Developing phospho-specific HSFA2D antibodies represents a significant opportunity to advance understanding of this transcription factor's regulation. Transcription factors are often regulated by phosphorylation, which can alter their DNA binding affinity, protein interactions, stability, and subcellular localization. Bioinformatic analysis of HSFA2D sequences reveals several predicted phosphorylation sites, particularly within the DNA-binding and transcriptional activation domains. Phospho-specific antibodies targeting these sites could provide several key insights:

  • Dynamic regulation: Tracking phosphorylation status during environmental stress responses and developmental transitions

  • Kinase pathways: Identifying which signaling cascades regulate HSFA2D activity

  • Functional consequences: Determining how phosphorylation affects DNA binding specificity through phospho-ChIP-seq

  • Protein interactions: Revealing phosphorylation-dependent protein partners through comparative co-IP experiments

  • Subcellular localization: Monitoring how phosphorylation influences nuclear import/export

Development of these antibodies requires identifying the most biologically relevant phosphorylation sites through mass spectrometry analysis of HSFA2D immunoprecipitated from plants under various conditions, followed by careful validation of antibody specificity using phosphatase treatments and phospho-mimetic/phospho-dead HSFA2D mutants.

How can comparative analysis of HSFA2D across different crop species inform agricultural optimization strategies?

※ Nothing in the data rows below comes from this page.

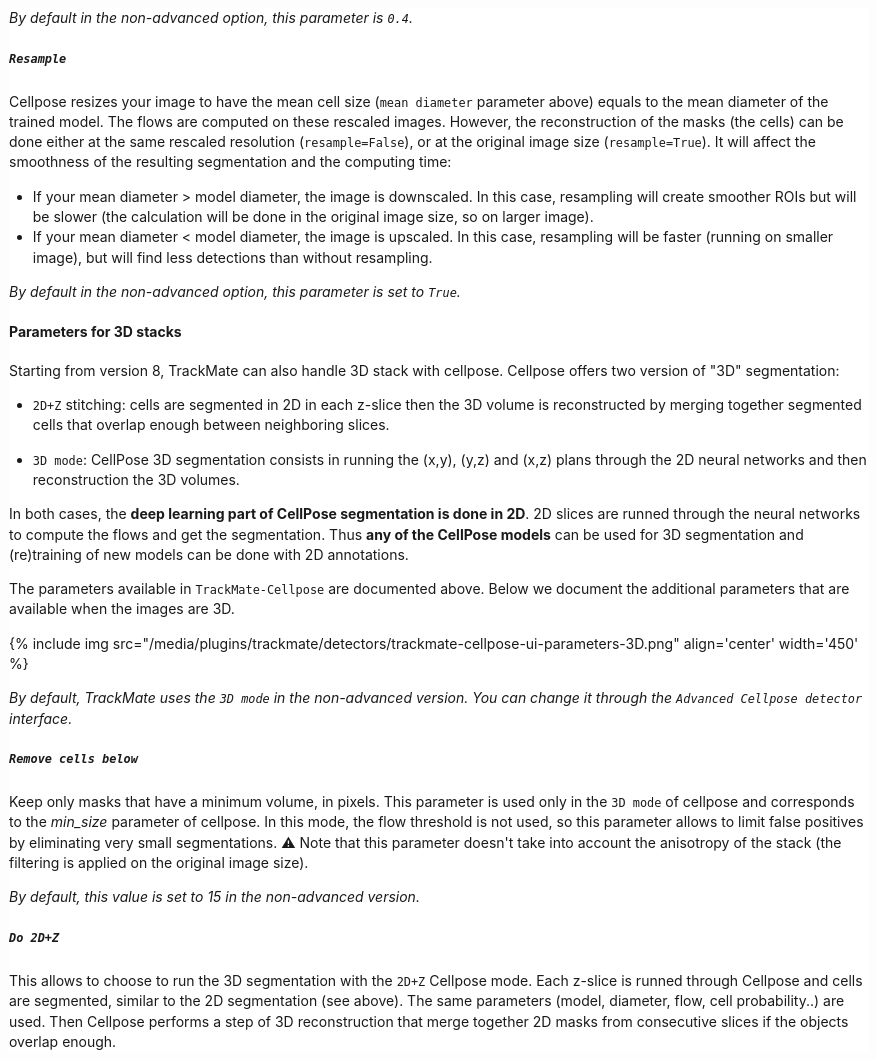 _By default in the non-advanced option, this parameter is `0.4`._ 


##### `Resample`

Cellpose resizes your image to have the mean cell size (`mean diameter` parameter above) equals to the mean diameter of the trained model.
The flows are computed on these rescaled images.
However, the reconstruction of the masks (the cells) can be done either at the same rescaled resolution (`resample=False`), or at the original image size (`resample=True`).
It will affect the smoothness of the resulting segmentation and the computing time:
- If your mean diameter > model diameter, the image is downscaled. In this case, resampling will create smoother ROIs but will be slower (the calculation will be done in the original image size, so on larger image).
- If your mean diameter < model diameter, the image is upscaled. In this case, resampling will be faster (running on smaller image), but will find less detections than without resampling.	

_By default in the non-advanced option, this parameter is set to `True`._


#### Parameters for 3D stacks

Starting from version 8, TrackMate can also handle 3D stack with cellpose.
Cellpose offers two version of "3D" segmentation:

- `2D+Z` stitching: cells are segmented in 2D in each z-slice then the 3D volume is reconstructed by merging together segmented cells that overlap enough between neighboring slices.

- `3D mode`: CellPose 3D segmentation consists in running the (x,y), (y,z) and (x,z) plans through the 2D neural networks and then reconstruction the 3D volumes.

In both cases, the **deep learning part of CellPose segmentation is done in 2D**. 2D slices are runned through the neural networks to compute the flows and get the segmentation. Thus **any of the CellPose models** can be used for 3D segmentation and (re)training of new models can be done with 2D annotations.

The parameters available in `TrackMate-Cellpose` are documented above. 
Below we document the additional parameters that are available when the images are 3D. 

{% include img src="/media/plugins/trackmate/detectors/trackmate-cellpose-ui-parameters-3D.png" align='center' width='450' %}

_By default, TrackMate uses the `3D mode` in the non-advanced version. You can change it through the `Advanced Cellpose detector` interface._

##### `Remove cells below`
Keep only masks that have a minimum volume, in pixels. This parameter is used only in the `3D mode` of cellpose and corresponds to the *min_size* parameter of cellpose. In this mode, the flow threshold is not used, so this parameter allows to limit false positives by eliminating very small segmentations. ⚠️ Note that this parameter doesn't take into account the anisotropy of the stack (the filtering is applied on the original image size).

_By default, this value is set to 15 in the non-advanced version._

##### `Do 2D+Z`
This allows to choose to run the 3D segmentation with the `2D+Z` Cellpose mode.
Each z-slice is runned through Cellpose and cells are segmented, similar to the 2D segmentation (see above). The same parameters (model, diameter, flow, cell probability..) are used.
Then Cellpose performs a step of 3D reconstruction that merge together 2D masks from consecutive slices if the objects overlap enough.
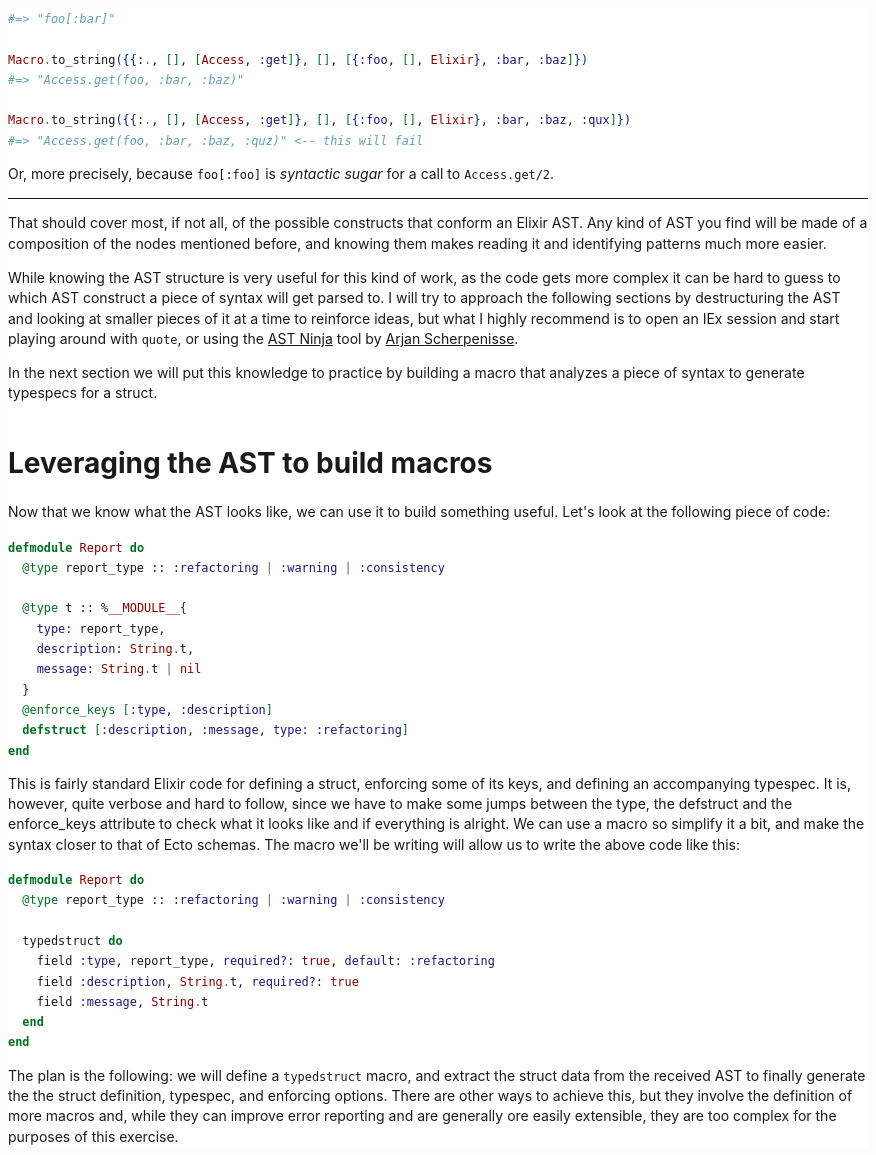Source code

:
 ```elixir
#=> "foo[:bar]"

Macro.to_string({{:., [], [Access, :get]}, [], [{:foo, [], Elixir}, :bar, :baz]})
#=> "Access.get(foo, :bar, :baz)"

Macro.to_string({{:., [], [Access, :get]}, [], [{:foo, [], Elixir}, :bar, :baz, :qux]})
#=> "Access.get(foo, :bar, :baz, :quz)" <-- this will fail
```
Or, more precisely, because `foo[:foo]` is *syntactic sugar* for a call to `Access.get/2`.

---
That should cover most, if not all, of the possible constructs that conform an Elixir AST. Any kind of AST you find will be made of a composition of the nodes mentioned before, and knowing them makes reading it and identifying patterns much more easier.

While knowing the AST structure is very useful for this kind of work, as the code gets more complex it can be hard to guess to which AST construct a piece of syntax will get parsed to. I will try to approach the following sections by destructuring the AST and looking at smaller pieces of it at a time to reinforce ideas, but what I highly recommend is to open an IEx session and start playing around with `quote`, or using the [AST Ninja](https://ast.ninja/) tool by [Arjan Scherpenisse](https://github.com/arjan/ast_ninja).

In the next section we will put this knowledge to practice by building a macro that analyzes a piece of syntax to generate typespecs for a struct.

# Leveraging the AST to build macros

Now that we know what the AST looks like, we can use it to build something useful. Let's look at the following piece of code:
```elixir
defmodule Report do
  @type report_type :: :refactoring | :warning | :consistency

  @type t :: %__MODULE__{
    type: report_type,
    description: String.t,
    message: String.t | nil
  }
  @enforce_keys [:type, :description]
  defstruct [:description, :message, type: :refactoring]
end
```
This is fairly standard Elixir code for defining a struct, enforcing some of its keys, and defining an accompanying typespec. It is, however, quite verbose and hard to follow, since we have to make some jumps between the type, the defstruct and the enforce_keys attribute to check what it looks like and if everything is alright.
We can use a macro so simplify it a bit, and make the syntax closer to that of Ecto schemas. The macro we'll be writing will allow us to write the above code like this:
```elixir
defmodule Report do
  @type report_type :: :refactoring | :warning | :consistency

  typedstruct do
    field :type, report_type, required?: true, default: :refactoring
    field :description, String.t, required?: true
    field :message, String.t
  end
end
```
The plan is the following: we will define a `typedstruct` macro, and extract the struct data from the received AST to finally generate the the struct definition, typespec, and enforcing options. There are other ways to achieve this, but they involve the definition of more macros and, while they can improve error reporting and are generally ore easily extensible, they are too complex for the purposes of this exercise.
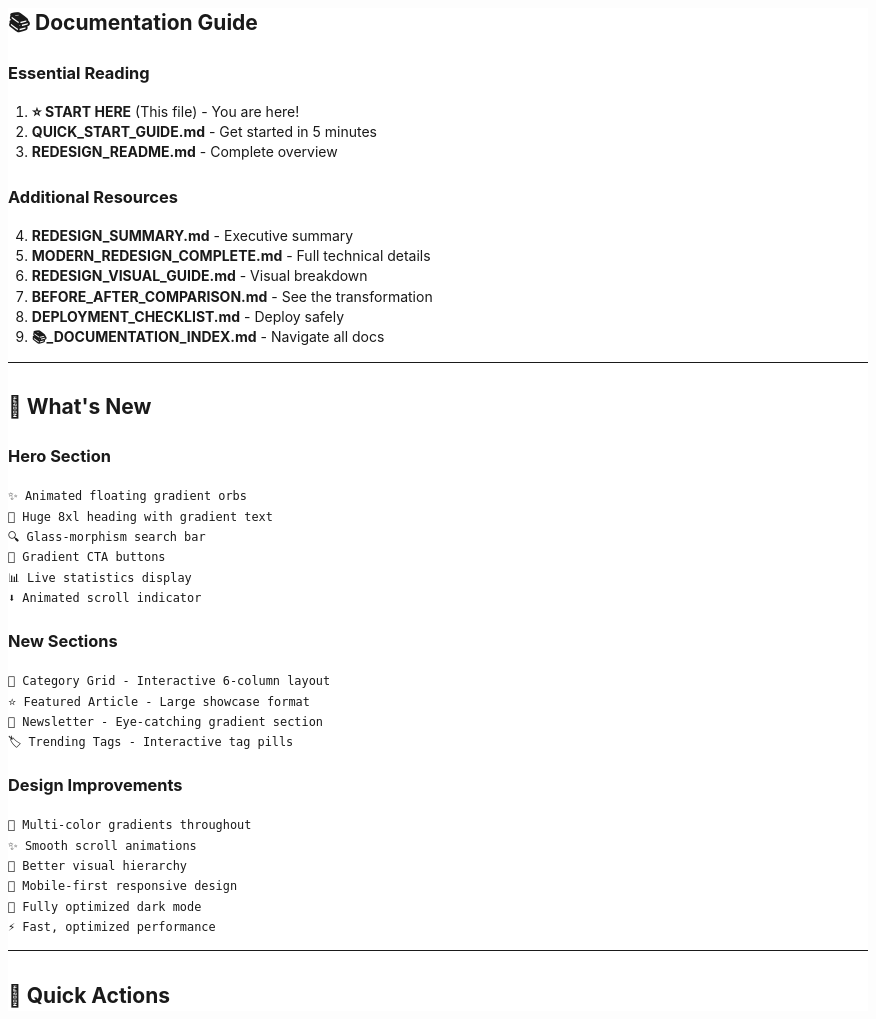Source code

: 
## 📚 Documentation Guide

### Essential Reading
1. **⭐ START HERE** (This file) - You are here!
2. **QUICK_START_GUIDE.md** - Get started in 5 minutes
3. **REDESIGN_README.md** - Complete overview

### Additional Resources
4. **REDESIGN_SUMMARY.md** - Executive summary
5. **MODERN_REDESIGN_COMPLETE.md** - Full technical details
6. **REDESIGN_VISUAL_GUIDE.md** - Visual breakdown
7. **BEFORE_AFTER_COMPARISON.md** - See the transformation
8. **DEPLOYMENT_CHECKLIST.md** - Deploy safely
9. **📚_DOCUMENTATION_INDEX.md** - Navigate all docs

---

## 🎨 What's New

### Hero Section
```
✨ Animated floating gradient orbs
📝 Huge 8xl heading with gradient text
🔍 Glass-morphism search bar
🎨 Gradient CTA buttons
📊 Live statistics display
⬇️ Animated scroll indicator
```

### New Sections
```
📂 Category Grid - Interactive 6-column layout
⭐ Featured Article - Large showcase format
📧 Newsletter - Eye-catching gradient section
🏷️ Trending Tags - Interactive tag pills
```

### Design Improvements
```
🌈 Multi-color gradients throughout
✨ Smooth scroll animations
🎯 Better visual hierarchy
📱 Mobile-first responsive design
🌙 Fully optimized dark mode
⚡ Fast, optimized performance
```

---

## 🎯 Quick Actions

Comparative analysis of HSFA2D across crop species, facilitated by species-appropriate antibodies, can significantly inform agricultural optimization strategies. HSFA2D's role in regulating tiller angle and potentially stress responses makes it an attractive target for crop improvement programs . Researchers should develop a multi-species antibody toolbox targeting conserved HSFA2D epitopes, enabling comparative studies across major grass crops like wheat, barley, maize, and sorghum. These antibodies can facilitate:

  • Protein expression profiling across species, identifying correlations between HSFA2D levels and favorable architectural traits

  • ChIP-seq analysis across species to compare conserved versus species-specific regulatory targets

  • Co-immunoprecipitation to identify species-specific interaction partners that might explain phenotypic differences

  • Immunohistochemistry to compare tissue-specific expression patterns during development

Researchers should correlate molecular findings with field-relevant phenotypes like planting density tolerance, light interception efficiency, and yield under various environmental conditions. This comparative approach can identify both conserved HSFA2D functions suitable for broad crop engineering strategies and species-specific mechanisms that require tailored approaches. The resulting knowledge can inform precision breeding programs and gene editing strategies to optimize plant architecture for increased crop productivity in diverse agricultural contexts.